The Texas decision followed an investigation of Planned Parenthood providers in Texas by the Office of Inspector General (OIG) of the Texas Health and Human Services Commission. Based on that investigation, the OIG concluded that the providers were “no longer capable of performing medical services in a professionally competent, safe, legal and ethical manner” and excluded them from participation in the Medicaid program. The providers sued, arguing that Texas had violated the free choice of provider provisions of the Medicaid statute. The Fifth Circuit – as had the Eighth Circuit, when analyzing the Arkansas decision – concluded that the providers could not enforce that provision of the Medicaid statute in the federal court system.
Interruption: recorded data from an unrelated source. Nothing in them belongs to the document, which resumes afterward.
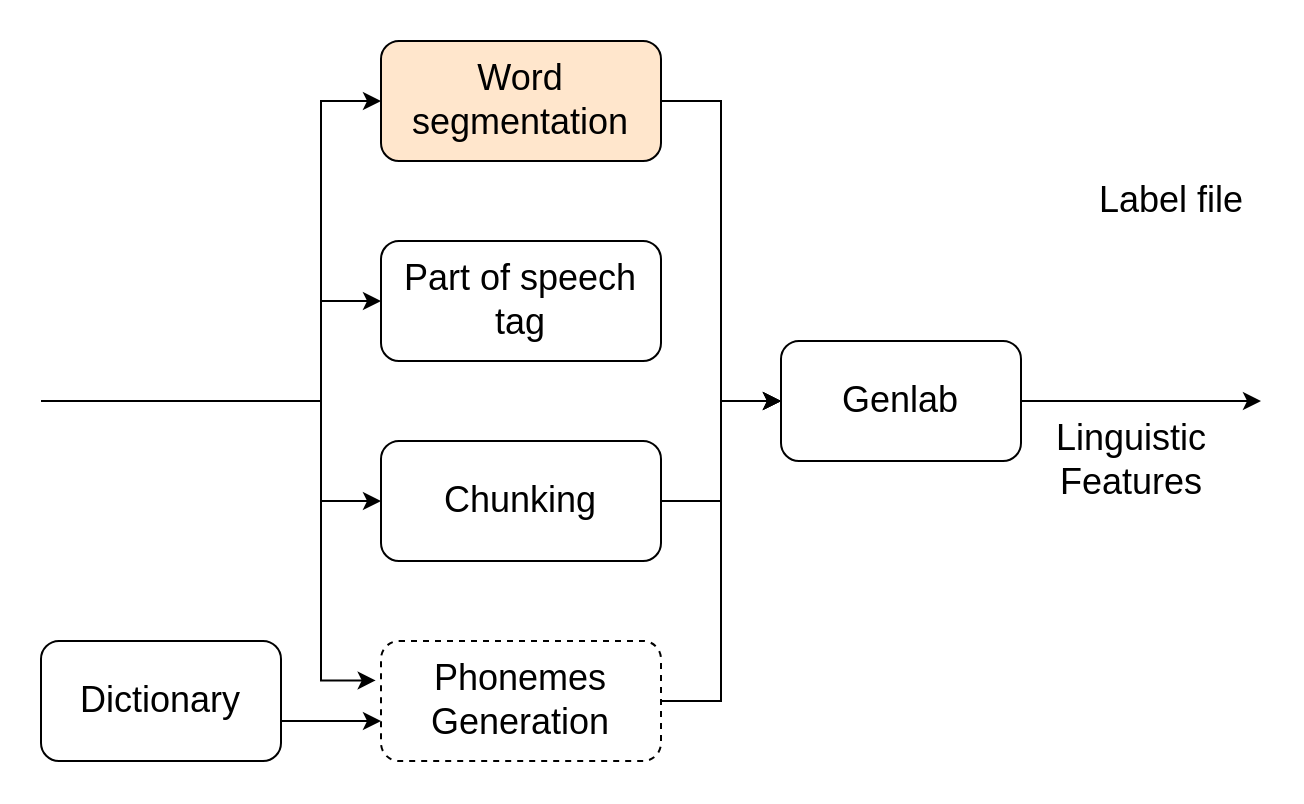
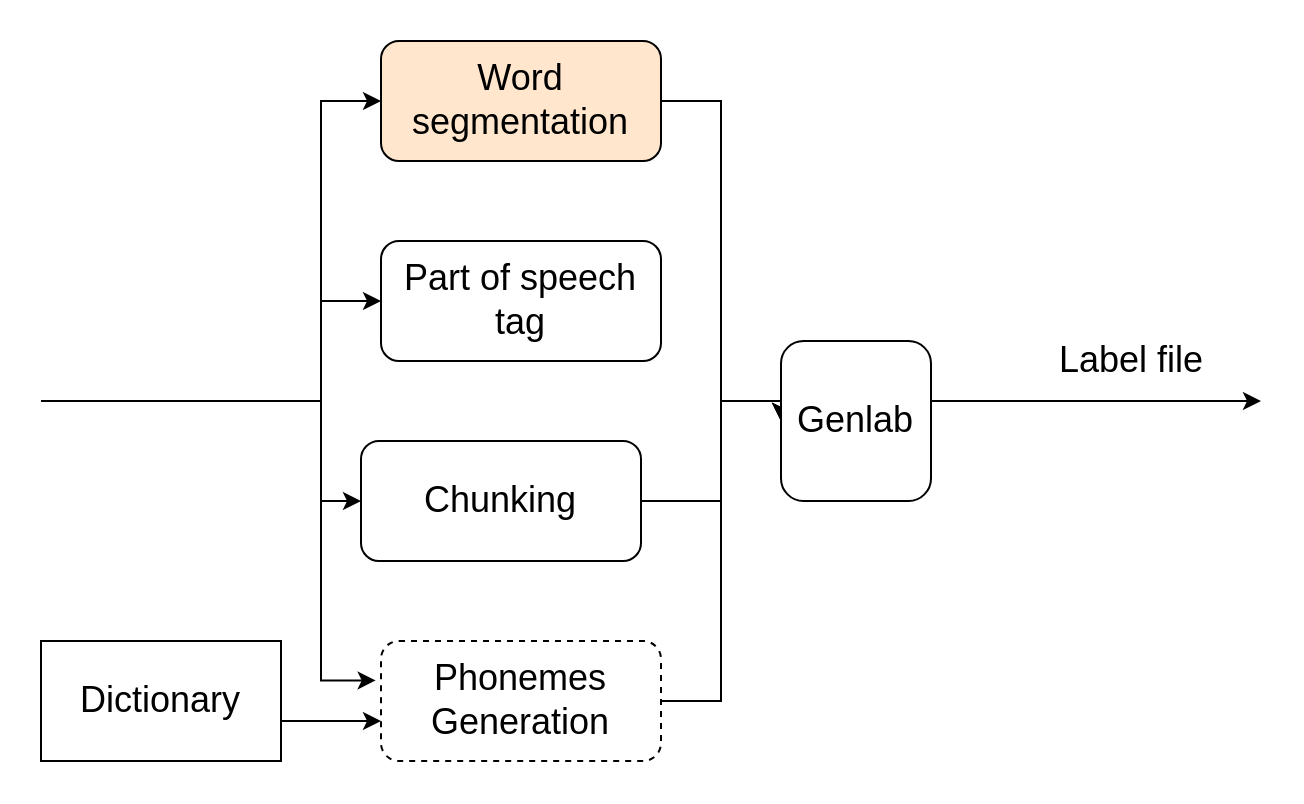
  <mxCell id="0" />
  <mxCell id="1" parent="0" />
  <mxCell id="2" style="rounded=0;orthogonalLoop=1;jettySize=auto;html=1;exitX=1;exitY=0.5;exitDx=0;exitDy=0;fontSize=18;entryX=0;entryY=0.5;entryDx=0;entryDy=0;edgeStyle=orthogonalEdgeStyle;" edge="1" parent="1" source="3" target="16"><mxGeometry relative="1" as="geometry"><Array as="points"><mxPoint x="360" y="50" /><mxPoint x="360" y="200" /></Array></mxGeometry></mxCell>
  <mxCell id="3" value="Word segmentation" style="rounded=1;whiteSpace=wrap;html=1;fontSize=18;fillColor=#ffe6cc;" vertex="1" parent="1"><mxGeometry x="190" y="20" width="140" height="60" as="geometry" /></mxCell>
  <mxCell id="4" value="Part of speech tag" style="rounded=1;whiteSpace=wrap;html=1;fontSize=18;" vertex="1" parent="1"><mxGeometry x="190" y="120" width="140" height="60" as="geometry" /></mxCell>
  <mxCell id="5" style="edgeStyle=orthogonalEdgeStyle;rounded=0;orthogonalLoop=1;jettySize=auto;html=1;exitX=1;exitY=0.5;exitDx=0;exitDy=0;entryX=0;entryY=0.5;entryDx=0;entryDy=0;fontSize=18;" edge="1" parent="1" source="6" target="16"><mxGeometry relative="1" as="geometry"><Array as="points"><mxPoint x="360" y="250" /><mxPoint x="360" y="200" /></Array></mxGeometry></mxCell>
- <mxCell id="6" value="Chunking" style="rounded=1;whiteSpace=wrap;html=1;fontSize=18;" vertex="1" parent="1"><mxGeometry x="190" y="220" width="140" height="60" as="geometry" /></mxCell>
+ <mxCell id="6" value="Chunking" style="rounded=1;whiteSpace=wrap;html=1;fontSize=18;" vertex="1" parent="1"><mxGeometry x="180" y="220" width="140" height="60" as="geometry" /></mxCell>
  <mxCell id="7" style="edgeStyle=orthogonalEdgeStyle;rounded=0;orthogonalLoop=1;jettySize=auto;html=1;exitX=1;exitY=0.5;exitDx=0;exitDy=0;entryX=0;entryY=0.5;entryDx=0;entryDy=0;fontSize=18;" edge="1" parent="1" source="8" target="16"><mxGeometry relative="1" as="geometry"><Array as="points"><mxPoint x="360" y="350" /><mxPoint x="360" y="200" /></Array></mxGeometry></mxCell>
  <mxCell id="8" value="Phonemes&lt;br style=&quot;font-size: 18px;&quot;&gt;Generation" style="rounded=1;whiteSpace=wrap;html=1;fontSize=18;dashed=1;" vertex="1" parent="1"><mxGeometry x="190" y="320" width="140" height="60" as="geometry" /></mxCell>
  <mxCell id="9" style="edgeStyle=orthogonalEdgeStyle;rounded=0;orthogonalLoop=1;jettySize=auto;html=1;exitX=1;exitY=0.5;exitDx=0;exitDy=0;fontSize=18;" edge="1" parent="1" source="10" target="8"><mxGeometry relative="1" as="geometry"><Array as="points"><mxPoint x="110" y="360" /></Array></mxGeometry></mxCell>
- <mxCell id="10" value="Dictionary" style="rounded=1;whiteSpace=wrap;html=1;fontSize=18;" vertex="1" parent="1"><mxGeometry x="20" y="320" width="120" height="60" as="geometry" /></mxCell>
+ <mxCell id="10" value="Dictionary" style="whiteSpace=wrap;html=1;fontSize=18;rounded=0;" vertex="1" parent="1"><mxGeometry x="20" y="320" width="120" height="60" as="geometry" /></mxCell>
  <mxCell id="11" value="" style="endArrow=classic;html=1;fontSize=18;edgeStyle=orthogonalEdgeStyle;rounded=0;" edge="1" parent="1"><mxGeometry width="50" height="50" relative="1" as="geometry"><mxPoint x="80" y="200" as="sourcePoint" /><mxPoint x="190" y="50" as="targetPoint" /><Array as="points"><mxPoint x="160" y="200" /><mxPoint x="160" y="50" /></Array></mxGeometry></mxCell>
  <mxCell id="12" value="" style="endArrow=classic;html=1;fontSize=18;edgeStyle=orthogonalEdgeStyle;rounded=0;" edge="1" parent="1"><mxGeometry width="50" height="50" relative="1" as="geometry"><mxPoint x="80" y="200" as="sourcePoint" /><mxPoint x="190" y="150" as="targetPoint" /><Array as="points"><mxPoint x="160" y="200" /><mxPoint x="160" y="150" /></Array></mxGeometry></mxCell>
  <mxCell id="13" value="" style="endArrow=classic;html=1;fontSize=18;edgeStyle=orthogonalEdgeStyle;rounded=0;entryX=0;entryY=0.5;entryDx=0;entryDy=0;" edge="1" parent="1" target="6"><mxGeometry width="50" height="50" relative="1" as="geometry"><mxPoint x="80" y="200" as="sourcePoint" /><mxPoint x="220" y="250" as="targetPoint" /><Array as="points"><mxPoint x="160" y="200" /><mxPoint x="160" y="250" /></Array></mxGeometry></mxCell>
  <mxCell id="14" value="" style="endArrow=classic;html=1;fontSize=18;entryX=-0.019;entryY=0.329;entryDx=0;entryDy=0;entryPerimeter=0;edgeStyle=orthogonalEdgeStyle;rounded=0;" edge="1" parent="1" target="8"><mxGeometry width="50" height="50" relative="1" as="geometry"><mxPoint x="20" y="200" as="sourcePoint" /><mxPoint x="70" y="220" as="targetPoint" /><Array as="points"><mxPoint x="160" y="200" /><mxPoint x="160" y="340" /></Array></mxGeometry></mxCell>
  <mxCell id="15" style="edgeStyle=orthogonalEdgeStyle;rounded=0;orthogonalLoop=1;jettySize=auto;html=1;fontSize=18;" edge="1" parent="1" source="16"><mxGeometry relative="1" as="geometry"><mxPoint x="630" y="200" as="targetPoint" /><Array as="points"><mxPoint x="630" y="200" /></Array></mxGeometry></mxCell>
- <mxCell id="16" value="Genlab" style="rounded=1;whiteSpace=wrap;html=1;fontSize=18;" vertex="1" parent="1"><mxGeometry x="390" y="170" width="120" height="60" as="geometry" /></mxCell>
- <mxCell id="17" value="Label file" style="text;html=1;align=center;verticalAlign=middle;resizable=0;points=[];autosize=1;fontSize=18;" vertex="1" parent="1"><mxGeometry x="540" y="85" width="90" height="30" as="geometry" /></mxCell>
- <mxCell id="18" value="Linguistic&lt;br style=&quot;font-size: 18px;&quot;&gt;Features" style="text;html=1;align=center;verticalAlign=middle;resizable=0;points=[];autosize=1;fontSize=18;" vertex="1" parent="1"><mxGeometry x="520" y="205" width="90" height="50" as="geometry" /></mxCell>
+ <mxCell id="16" value="Genlab" style="rounded=1;whiteSpace=wrap;html=1;fontSize=18;" vertex="1" parent="1"><mxGeometry x="390" y="170" width="75" height="80" as="geometry" /></mxCell>
+ <mxCell id="17" value="Label file" style="text;html=1;align=center;verticalAlign=middle;resizable=0;points=[];autosize=1;fontSize=18;" vertex="1" parent="1"><mxGeometry x="520" y="165" width="90" height="30" as="geometry" /></mxCell>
So now all eyes return to the Supreme Court. Will the plaintiffs in the Fifth Circuit case ask the Supreme Court to review the Texas policy and seek to overturn the decision? Will the Supreme Court agree to resolve the split in the Circuit Courts this time around? Will the death of Justice Ginsburg and her replacement by Justice Barrett affect the Supreme Court’s decision? As of the date of this post, the plaintiffs have not yet asked the Supreme Court to review the case. According to Rule 13 of the Supreme Court Rules, a petition for review must generally be filed within 90 days of the entry of judgment. The Texas case was filed on November 23, so we expect to hear by mid to late February whether the plaintiffs will seek review of the decision and, if so, whether the Supreme Court will agree to hear the case perhaps as soon as this Spring. We plan to keep you posted on these developments. If the Supreme Court does agree to hear this case, it will be one of the seminal court decisions in the 55 year history of the Medicaid program.
 Justice Ginsburg died on September 18, 2020. The Supreme Court declined to review the Fourth Circuit decision on October 13, 2020. Justice Barrett was confirmed by the Senate on October 26, 2020 and was sworn in on October 27, 2020.